Déclaration de David Field, président-directeur général d’AJO, à l’occasion de la Journée nationale pour la vérité et la réconciliation et la Journée de la chemise orange, 2021

Date de publication : 29 septembre 2021

Comme tant de Canadiens, je continue à me heurter à l’énormité des découvertes répétées de restes sur les sites d’anciens pensionnats à travers le Canada. Aide juridique Ontario croit qu’il est important de reconnaître et de déplorer cette énormité et les impacts continus que le système de pensionnats a eus sur toutes les communautés autochtones et d’honorer les vies précieuses qui ont été perdues dans ce système.

Demain, première Journée nationale pour la vérité et la réconciliation et Journée du chandail orange, c’est une occasion importante de confronter d’horribles vérités sur l’histoire du Canada et de réfléchir à notre devoir d’être de meilleurs alliés des peuples autochtones à l’avenir. Il est impératif que nous, en tant qu’individus, en tant qu’organisation et en tant que pays, agissions collectivement pour faire face à l’impact continu de cette histoire et remédier aux effets destructeurs des politiques et pratiques coloniales continues.

▶ **Données brutes**:
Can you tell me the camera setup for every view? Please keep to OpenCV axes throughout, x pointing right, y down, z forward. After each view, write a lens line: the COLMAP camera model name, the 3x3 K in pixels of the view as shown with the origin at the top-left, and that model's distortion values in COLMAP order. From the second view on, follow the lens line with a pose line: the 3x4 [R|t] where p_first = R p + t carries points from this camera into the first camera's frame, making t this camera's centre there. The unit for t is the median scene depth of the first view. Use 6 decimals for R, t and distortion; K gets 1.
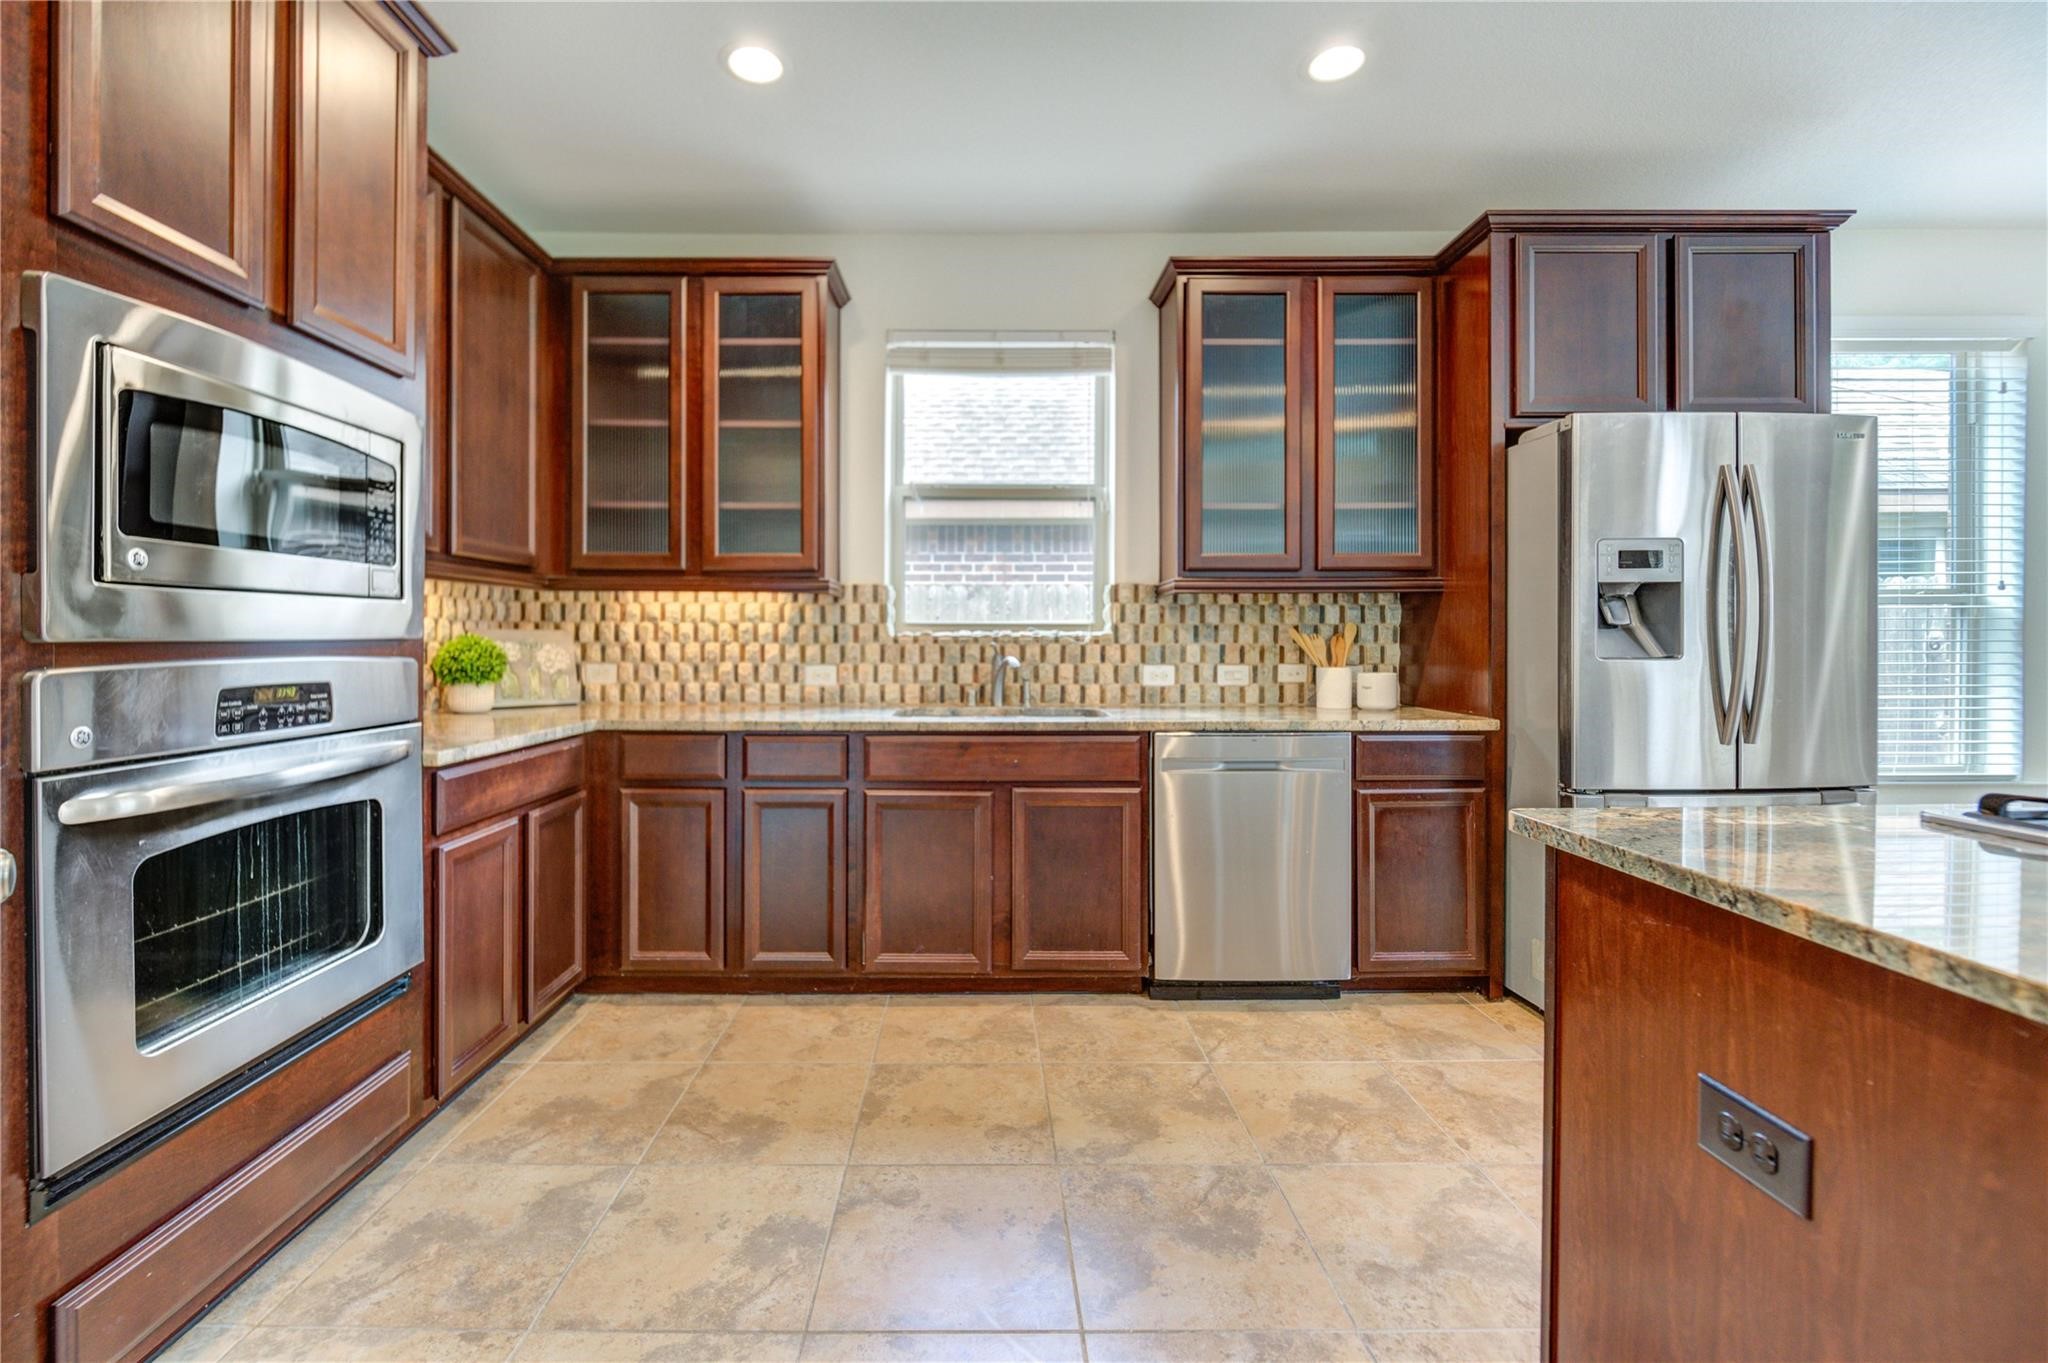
lens RADIAL K [[830.8, 0, 999.4], [0, 830.8, 655.0], [0, 0, 1]] dist [-0.000262, -0.000120]
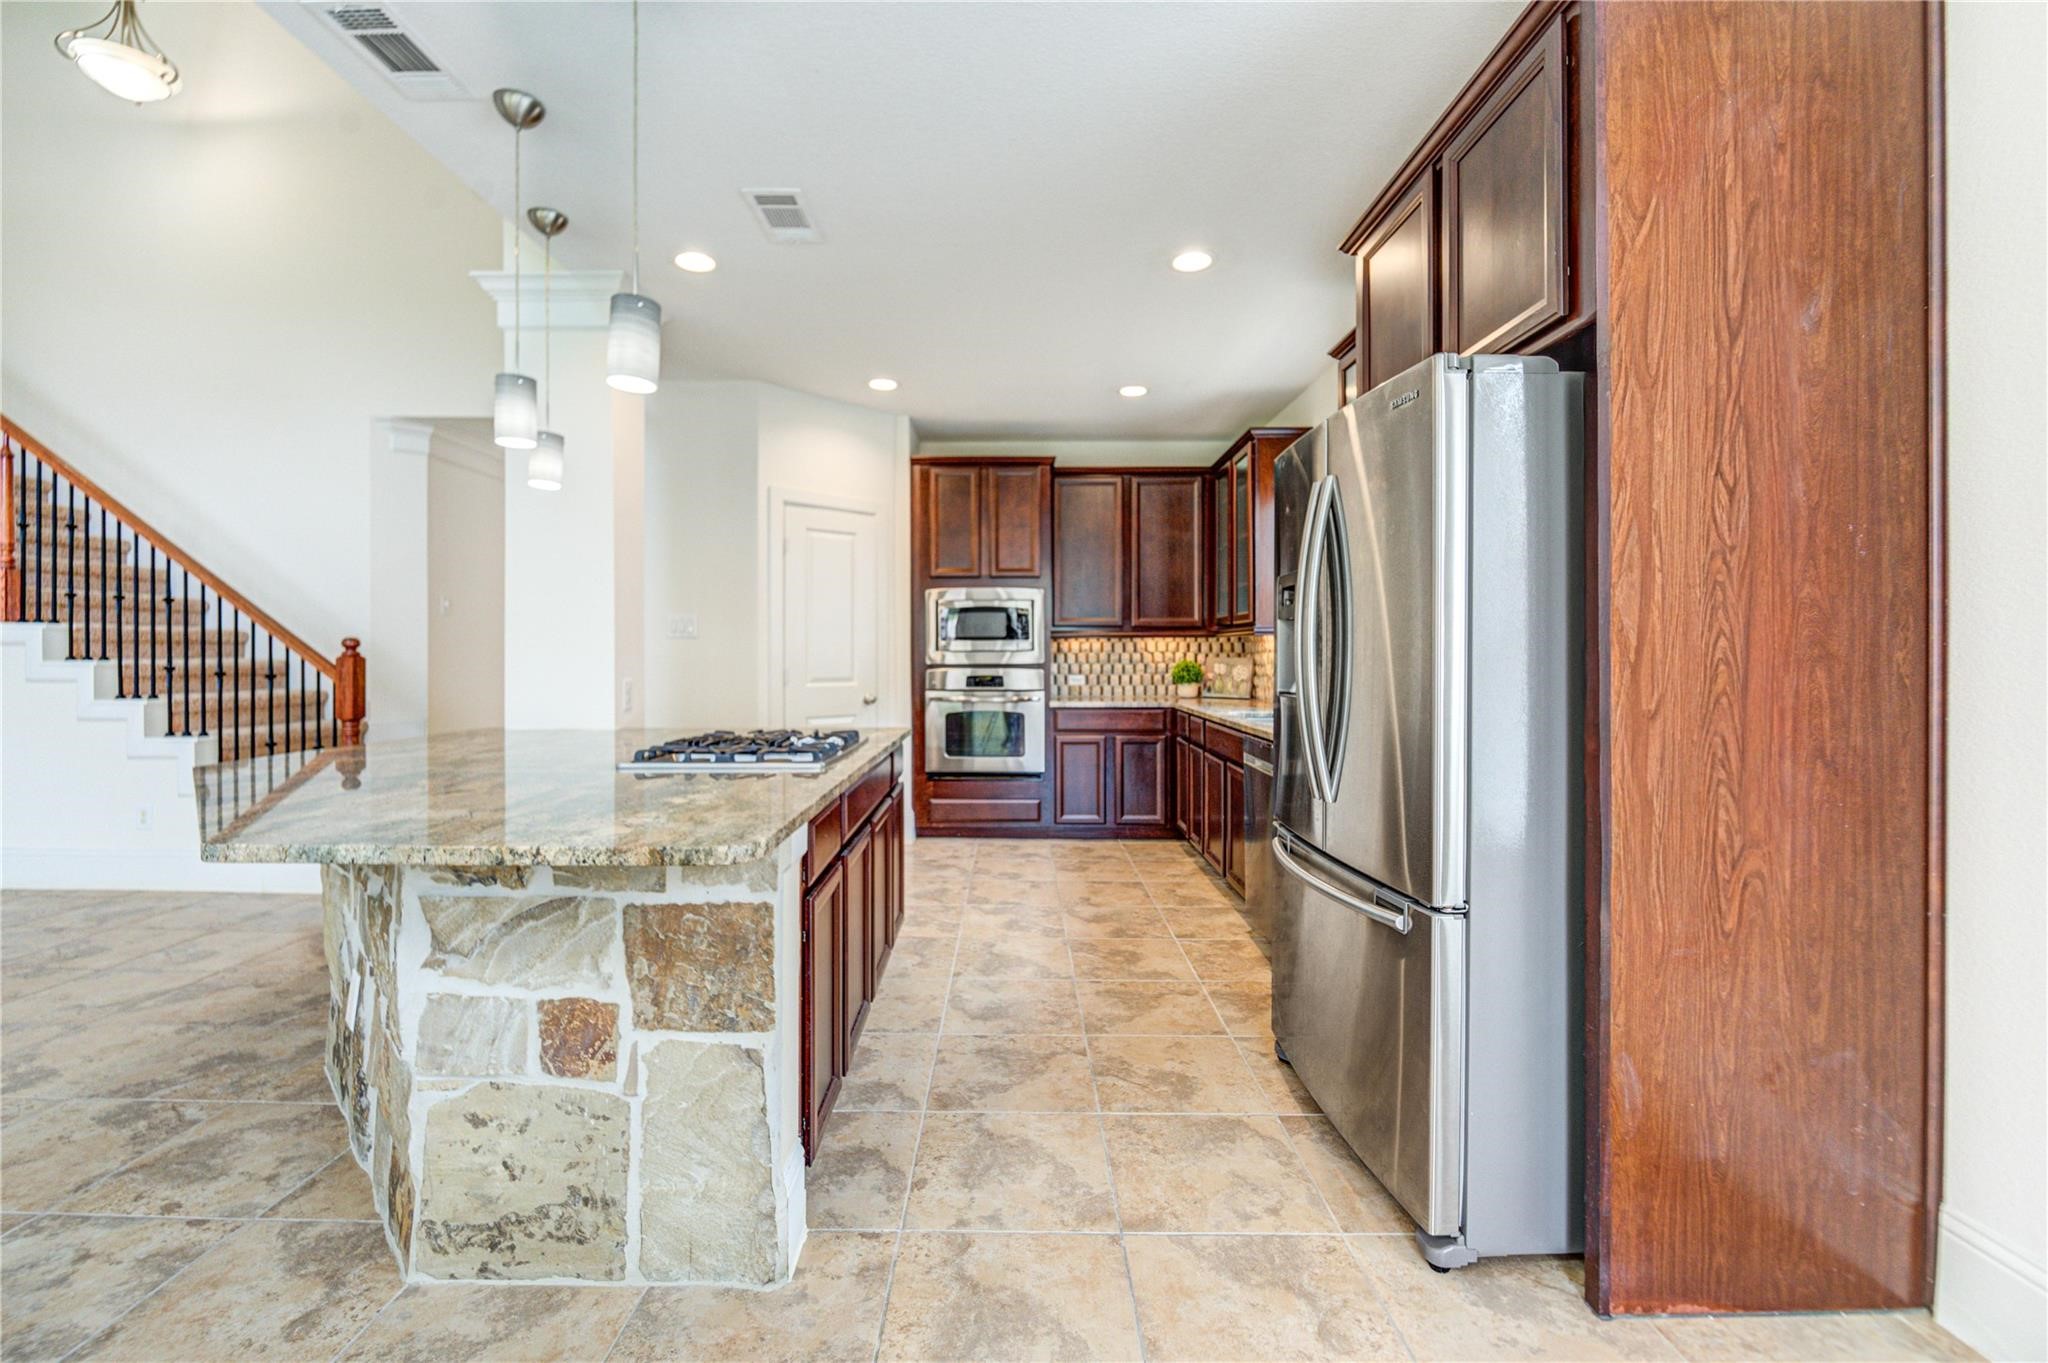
lens RADIAL K [[830.8, 0, 999.4], [0, 830.8, 655.0], [0, 0, 1]] dist [-0.000262, -0.000120]
pose [[-0.033488, -0.013452, -0.999349, 1.756458], [-0.013082, 0.999830, -0.013020, -0.005687], [0.999353, 0.012638, -0.033658, 0.707963]]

▶ **Questions sur le document**:
a – Dans la déclaration sur la Journée nationale pour la vérité et la réconciliation, quelle organisation juge important de reconnaître et de déplorer l'énormité des découvertes faites sur les sites d'anciens pensionnats ?
b – Rédigez la suite de la déclaration sur la Journée nationale pour la vérité et la réconciliation, à partir de sa dernière phrase.

▶ **Réponses par tâche**:
a – Aide juridique Ontario.

b –
AJO a récemment publié son rapport de consultation initiale de sa Stratégie de justice applicable aux Autochtones. Le rapport m’a fait réaliser qu’il y a tellement de choses à faire pour nous assurer que les peuples autochtones de l’Ontario ont un accès complet au système de justice, notamment :

  • Atténuer les obstacles à l’accès à la justice
  • Assurer la représentation autochtone à AJO et dans les systèmes consultatifs d’AJO
  • Améliorer les services juridiques et soutenir les processus de justice autochtone
  • Aider à offrir des services juridiques culturellement appropriés et judicieux

Des efforts importants sont faits dans le système de justice en Ontario qui, je l’espère, continueront de croître et de se développer dans les prochains jours, comme les tribunaux autochtones, qui intègrent des pratiques et des soutiens autochtones appropriés dans la détermination de la peine; ou les soins conformes aux traditions qui consistent à placer les enfants considérés comme ayant besoin de protection avec des fournisseurs de soins substitutifs en collaboration avec les conseils de bande des Premières Nations et les organismes de protection de l’enfance. En outre, nous devrions envisager, notamment une formation tenant compte des traumatismes pour le personnel de l’aide juridique, les procureurs de la Couronne, les avocats et la magistrature, et un soutien en matière de soins autoadministrés pour le personnel autochtone.

Il y a six ans en décembre, la Commission de vérité et réconciliation du Canada a lancé 94 appels à l’action. Ces appels à l’action n’étaient pas seulement pour les organisations, ils étaient pour tout le monde. Demain est un jour pour nous, en tant qu’individus et en tant qu’acteurs du système de justice de l’Ontario, pour réfléchir et nous engager en faveur d’un changement significatif.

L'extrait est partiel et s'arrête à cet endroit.